A compensation-defect model for the joint probability density function of the scalar difference and the length scale of dissipation elements

Abstract

Dissipation element analysis is a new approach to study turbulent scalar fields. Gradient trajectories starting from each material point in a fluctuating scalar field φ' (x,t) in ascending and descending directions will inevitably reach a maximal and a minimal point. The ensemble of material points sharing the same pair ending points is named a dissipation element. Dissipation elements can be parametrized by the length scale l and the scalar difference Δφ', which are defined as the straight line connecting the two extremal points and the scalar difference at these points, respectively.

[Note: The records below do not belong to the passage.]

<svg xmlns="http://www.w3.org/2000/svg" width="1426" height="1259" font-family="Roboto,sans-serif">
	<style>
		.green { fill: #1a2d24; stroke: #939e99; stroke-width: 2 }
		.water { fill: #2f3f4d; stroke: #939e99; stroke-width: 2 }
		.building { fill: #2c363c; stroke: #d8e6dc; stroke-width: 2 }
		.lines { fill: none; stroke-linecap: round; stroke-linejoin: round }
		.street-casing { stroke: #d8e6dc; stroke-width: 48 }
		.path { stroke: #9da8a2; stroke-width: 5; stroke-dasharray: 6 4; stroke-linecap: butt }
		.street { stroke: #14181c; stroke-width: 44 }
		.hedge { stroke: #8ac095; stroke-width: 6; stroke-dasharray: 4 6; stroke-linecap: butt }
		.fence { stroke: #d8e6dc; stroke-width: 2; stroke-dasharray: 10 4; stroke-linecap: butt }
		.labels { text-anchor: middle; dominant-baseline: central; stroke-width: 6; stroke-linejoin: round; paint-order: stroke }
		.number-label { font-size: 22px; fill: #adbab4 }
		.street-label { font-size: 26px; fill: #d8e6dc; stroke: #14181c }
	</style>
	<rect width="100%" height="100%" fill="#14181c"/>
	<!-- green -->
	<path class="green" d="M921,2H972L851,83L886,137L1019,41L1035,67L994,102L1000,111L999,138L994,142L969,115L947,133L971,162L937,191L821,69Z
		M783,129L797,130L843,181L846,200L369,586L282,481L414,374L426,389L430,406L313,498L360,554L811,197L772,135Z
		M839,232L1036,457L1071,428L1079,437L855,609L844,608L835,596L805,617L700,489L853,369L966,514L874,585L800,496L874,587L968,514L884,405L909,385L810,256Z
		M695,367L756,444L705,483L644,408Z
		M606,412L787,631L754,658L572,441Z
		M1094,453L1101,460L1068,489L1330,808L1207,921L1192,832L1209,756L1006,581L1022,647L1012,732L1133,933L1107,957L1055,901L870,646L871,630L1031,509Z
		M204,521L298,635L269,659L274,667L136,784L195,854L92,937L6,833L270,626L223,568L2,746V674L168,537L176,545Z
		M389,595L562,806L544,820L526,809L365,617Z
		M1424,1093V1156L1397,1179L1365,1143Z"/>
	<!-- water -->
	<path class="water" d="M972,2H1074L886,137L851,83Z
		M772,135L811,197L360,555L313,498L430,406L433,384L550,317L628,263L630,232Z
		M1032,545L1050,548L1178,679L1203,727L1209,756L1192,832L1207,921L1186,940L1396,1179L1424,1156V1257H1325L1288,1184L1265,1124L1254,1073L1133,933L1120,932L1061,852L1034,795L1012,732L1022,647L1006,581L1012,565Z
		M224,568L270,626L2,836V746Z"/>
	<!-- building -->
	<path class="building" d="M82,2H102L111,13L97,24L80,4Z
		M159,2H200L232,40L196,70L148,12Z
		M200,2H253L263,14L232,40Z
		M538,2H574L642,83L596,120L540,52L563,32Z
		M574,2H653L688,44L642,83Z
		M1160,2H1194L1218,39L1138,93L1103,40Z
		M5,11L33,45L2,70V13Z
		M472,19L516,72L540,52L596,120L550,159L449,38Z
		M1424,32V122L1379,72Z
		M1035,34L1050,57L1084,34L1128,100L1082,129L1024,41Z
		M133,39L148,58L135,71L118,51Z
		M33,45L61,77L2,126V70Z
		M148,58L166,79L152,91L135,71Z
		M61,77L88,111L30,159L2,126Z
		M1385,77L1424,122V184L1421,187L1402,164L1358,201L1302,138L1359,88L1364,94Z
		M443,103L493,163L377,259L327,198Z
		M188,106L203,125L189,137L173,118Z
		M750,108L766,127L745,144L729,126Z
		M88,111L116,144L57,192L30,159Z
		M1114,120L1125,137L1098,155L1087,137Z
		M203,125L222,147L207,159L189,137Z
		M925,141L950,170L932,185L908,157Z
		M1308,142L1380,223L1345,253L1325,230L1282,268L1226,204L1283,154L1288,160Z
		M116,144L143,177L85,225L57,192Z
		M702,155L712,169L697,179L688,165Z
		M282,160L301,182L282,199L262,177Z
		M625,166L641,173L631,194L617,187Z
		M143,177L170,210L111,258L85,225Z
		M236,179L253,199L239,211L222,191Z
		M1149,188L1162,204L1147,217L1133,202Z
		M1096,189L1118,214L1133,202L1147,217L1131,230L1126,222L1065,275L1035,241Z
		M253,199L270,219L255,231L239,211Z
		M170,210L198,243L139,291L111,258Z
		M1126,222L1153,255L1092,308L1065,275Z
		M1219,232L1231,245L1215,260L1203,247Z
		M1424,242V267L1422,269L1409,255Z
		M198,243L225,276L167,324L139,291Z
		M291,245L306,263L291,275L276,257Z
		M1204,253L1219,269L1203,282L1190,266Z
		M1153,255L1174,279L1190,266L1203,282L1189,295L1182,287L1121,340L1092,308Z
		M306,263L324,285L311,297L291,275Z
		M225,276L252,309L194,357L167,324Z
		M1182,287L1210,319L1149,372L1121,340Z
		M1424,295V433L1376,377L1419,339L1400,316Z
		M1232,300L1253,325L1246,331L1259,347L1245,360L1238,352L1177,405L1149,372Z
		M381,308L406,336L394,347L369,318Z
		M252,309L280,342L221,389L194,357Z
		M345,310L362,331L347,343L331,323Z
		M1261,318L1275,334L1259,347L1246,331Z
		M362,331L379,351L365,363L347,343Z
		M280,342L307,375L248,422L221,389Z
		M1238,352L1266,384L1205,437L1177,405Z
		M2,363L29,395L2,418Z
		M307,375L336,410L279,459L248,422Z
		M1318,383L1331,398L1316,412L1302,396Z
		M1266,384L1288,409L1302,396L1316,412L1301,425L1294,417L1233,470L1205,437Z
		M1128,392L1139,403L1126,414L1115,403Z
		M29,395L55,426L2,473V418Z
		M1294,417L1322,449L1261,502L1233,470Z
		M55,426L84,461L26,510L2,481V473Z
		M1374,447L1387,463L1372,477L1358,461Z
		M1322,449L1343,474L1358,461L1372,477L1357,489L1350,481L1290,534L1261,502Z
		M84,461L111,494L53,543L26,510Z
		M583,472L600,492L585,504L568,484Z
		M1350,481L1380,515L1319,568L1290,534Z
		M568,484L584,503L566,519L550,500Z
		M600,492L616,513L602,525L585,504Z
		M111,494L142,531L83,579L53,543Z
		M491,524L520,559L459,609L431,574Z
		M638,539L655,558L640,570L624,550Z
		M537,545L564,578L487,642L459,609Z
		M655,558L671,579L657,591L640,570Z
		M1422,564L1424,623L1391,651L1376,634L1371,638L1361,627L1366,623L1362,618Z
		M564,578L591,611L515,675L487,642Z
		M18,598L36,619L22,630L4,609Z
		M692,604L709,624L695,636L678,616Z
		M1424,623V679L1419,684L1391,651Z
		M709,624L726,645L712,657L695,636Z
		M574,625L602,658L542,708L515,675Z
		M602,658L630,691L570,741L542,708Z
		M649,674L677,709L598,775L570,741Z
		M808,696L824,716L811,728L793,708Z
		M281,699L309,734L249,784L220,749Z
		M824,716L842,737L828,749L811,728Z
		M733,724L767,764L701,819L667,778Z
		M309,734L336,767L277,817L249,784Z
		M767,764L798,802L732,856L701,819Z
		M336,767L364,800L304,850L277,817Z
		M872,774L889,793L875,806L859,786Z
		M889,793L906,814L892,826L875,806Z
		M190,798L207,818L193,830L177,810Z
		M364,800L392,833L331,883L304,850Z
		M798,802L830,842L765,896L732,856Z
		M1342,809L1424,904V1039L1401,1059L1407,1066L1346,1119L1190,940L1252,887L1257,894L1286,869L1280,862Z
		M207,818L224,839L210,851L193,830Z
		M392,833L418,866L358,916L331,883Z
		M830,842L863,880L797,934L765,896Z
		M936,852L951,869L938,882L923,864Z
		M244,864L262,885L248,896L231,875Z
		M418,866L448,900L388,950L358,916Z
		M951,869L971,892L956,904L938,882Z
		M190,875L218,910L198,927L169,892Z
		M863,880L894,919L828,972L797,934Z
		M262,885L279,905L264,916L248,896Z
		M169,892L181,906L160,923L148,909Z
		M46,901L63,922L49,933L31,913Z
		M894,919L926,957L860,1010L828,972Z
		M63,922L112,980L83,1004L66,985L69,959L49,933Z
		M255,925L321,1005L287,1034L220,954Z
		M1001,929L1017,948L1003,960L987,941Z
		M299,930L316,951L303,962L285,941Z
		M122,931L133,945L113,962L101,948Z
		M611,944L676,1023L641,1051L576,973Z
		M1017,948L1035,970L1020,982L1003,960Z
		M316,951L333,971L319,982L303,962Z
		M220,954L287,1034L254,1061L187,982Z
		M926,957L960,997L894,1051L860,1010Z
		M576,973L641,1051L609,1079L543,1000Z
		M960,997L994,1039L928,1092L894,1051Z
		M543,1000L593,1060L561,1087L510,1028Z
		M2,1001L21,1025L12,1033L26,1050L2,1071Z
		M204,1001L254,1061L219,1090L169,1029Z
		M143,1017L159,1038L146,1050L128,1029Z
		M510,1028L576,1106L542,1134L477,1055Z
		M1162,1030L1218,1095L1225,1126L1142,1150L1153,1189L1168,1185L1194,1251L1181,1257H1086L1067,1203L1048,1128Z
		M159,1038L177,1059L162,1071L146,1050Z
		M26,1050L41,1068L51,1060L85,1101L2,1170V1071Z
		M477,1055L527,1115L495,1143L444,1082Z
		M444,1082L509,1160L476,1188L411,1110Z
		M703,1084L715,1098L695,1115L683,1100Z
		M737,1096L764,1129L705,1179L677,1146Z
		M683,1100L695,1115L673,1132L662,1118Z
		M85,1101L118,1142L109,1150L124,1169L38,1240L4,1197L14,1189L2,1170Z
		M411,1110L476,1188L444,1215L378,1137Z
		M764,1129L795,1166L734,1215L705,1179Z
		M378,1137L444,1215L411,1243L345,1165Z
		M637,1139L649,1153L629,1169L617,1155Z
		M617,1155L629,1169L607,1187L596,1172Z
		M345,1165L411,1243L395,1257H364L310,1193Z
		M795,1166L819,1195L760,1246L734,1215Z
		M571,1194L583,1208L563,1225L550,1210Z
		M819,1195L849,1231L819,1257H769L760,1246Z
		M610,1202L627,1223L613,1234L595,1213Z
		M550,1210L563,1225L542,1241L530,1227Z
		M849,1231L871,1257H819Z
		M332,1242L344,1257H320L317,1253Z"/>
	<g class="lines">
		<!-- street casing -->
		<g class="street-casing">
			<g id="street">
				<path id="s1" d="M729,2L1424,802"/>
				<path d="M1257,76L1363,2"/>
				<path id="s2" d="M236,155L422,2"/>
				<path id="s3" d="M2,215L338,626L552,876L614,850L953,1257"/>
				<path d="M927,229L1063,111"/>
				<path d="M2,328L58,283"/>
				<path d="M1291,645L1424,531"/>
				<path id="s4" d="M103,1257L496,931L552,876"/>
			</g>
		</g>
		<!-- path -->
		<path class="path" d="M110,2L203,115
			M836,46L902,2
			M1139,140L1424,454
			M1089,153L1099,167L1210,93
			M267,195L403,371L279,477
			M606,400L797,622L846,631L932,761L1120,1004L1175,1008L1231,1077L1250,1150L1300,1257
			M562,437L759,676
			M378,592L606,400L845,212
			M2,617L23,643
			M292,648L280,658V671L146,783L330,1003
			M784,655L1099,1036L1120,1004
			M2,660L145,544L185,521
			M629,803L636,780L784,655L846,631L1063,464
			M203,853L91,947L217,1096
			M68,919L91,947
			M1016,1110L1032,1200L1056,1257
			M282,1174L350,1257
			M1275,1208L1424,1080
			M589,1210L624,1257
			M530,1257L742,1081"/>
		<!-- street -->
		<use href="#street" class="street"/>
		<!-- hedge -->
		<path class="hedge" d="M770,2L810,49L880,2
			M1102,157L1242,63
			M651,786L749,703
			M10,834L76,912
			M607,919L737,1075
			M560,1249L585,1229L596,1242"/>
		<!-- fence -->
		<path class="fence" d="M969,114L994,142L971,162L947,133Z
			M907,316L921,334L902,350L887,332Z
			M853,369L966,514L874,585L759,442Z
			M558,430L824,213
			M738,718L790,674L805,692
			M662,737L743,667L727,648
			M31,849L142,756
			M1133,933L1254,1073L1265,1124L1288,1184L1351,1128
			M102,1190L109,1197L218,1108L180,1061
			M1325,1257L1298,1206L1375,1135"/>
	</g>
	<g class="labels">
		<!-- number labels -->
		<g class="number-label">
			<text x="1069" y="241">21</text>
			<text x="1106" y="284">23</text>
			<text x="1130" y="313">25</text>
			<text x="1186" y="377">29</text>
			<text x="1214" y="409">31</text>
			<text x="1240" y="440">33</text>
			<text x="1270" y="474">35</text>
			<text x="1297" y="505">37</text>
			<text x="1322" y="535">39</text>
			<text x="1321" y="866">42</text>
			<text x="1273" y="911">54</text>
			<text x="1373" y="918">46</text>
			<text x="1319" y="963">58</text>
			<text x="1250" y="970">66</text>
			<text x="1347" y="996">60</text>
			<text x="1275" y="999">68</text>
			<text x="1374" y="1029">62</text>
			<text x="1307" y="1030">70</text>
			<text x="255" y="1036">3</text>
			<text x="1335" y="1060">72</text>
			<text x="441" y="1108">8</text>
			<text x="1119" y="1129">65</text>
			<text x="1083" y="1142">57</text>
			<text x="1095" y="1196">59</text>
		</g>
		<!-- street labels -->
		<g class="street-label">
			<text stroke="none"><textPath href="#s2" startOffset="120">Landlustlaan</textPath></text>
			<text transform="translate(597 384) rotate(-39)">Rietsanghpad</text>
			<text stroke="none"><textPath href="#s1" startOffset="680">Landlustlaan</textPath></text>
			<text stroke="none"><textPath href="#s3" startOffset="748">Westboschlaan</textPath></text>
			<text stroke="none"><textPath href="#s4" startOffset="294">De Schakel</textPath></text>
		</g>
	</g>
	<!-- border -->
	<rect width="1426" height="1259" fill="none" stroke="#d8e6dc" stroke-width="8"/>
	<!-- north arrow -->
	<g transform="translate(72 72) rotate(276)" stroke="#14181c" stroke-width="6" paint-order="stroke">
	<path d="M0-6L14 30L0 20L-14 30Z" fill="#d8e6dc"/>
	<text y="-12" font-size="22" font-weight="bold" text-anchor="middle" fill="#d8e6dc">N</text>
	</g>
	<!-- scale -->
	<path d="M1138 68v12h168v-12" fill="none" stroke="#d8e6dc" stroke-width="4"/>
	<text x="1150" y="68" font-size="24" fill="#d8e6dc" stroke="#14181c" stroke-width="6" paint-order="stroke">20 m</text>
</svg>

The decomposition of a turbulent field into dissipation elements is space filling. This allows us to reconstruct certain statistical quantities of fine scale turbulence which cannot be obtained otherwise. The marginal probability density function (PDF) of the length scale distribution had been modeled in the previous work based on a Poisson random cutting-reconnection process and had been compared to data from direct numerical simulation (DNS). The joint PDF of l and Δφ' contains the important information that is needed for the modeling of scalar mixing in turbulence, such as the marginal PDF of the length of elements and conditional moments, as well as their scaling exponents. In order to be able to predict these quantities, there is a need to model the joint PDF. A compensation-defect model is put forward in this work and the agreement between the model prediction and DNS results is satisfactory. © 2008 American Institute of Physics.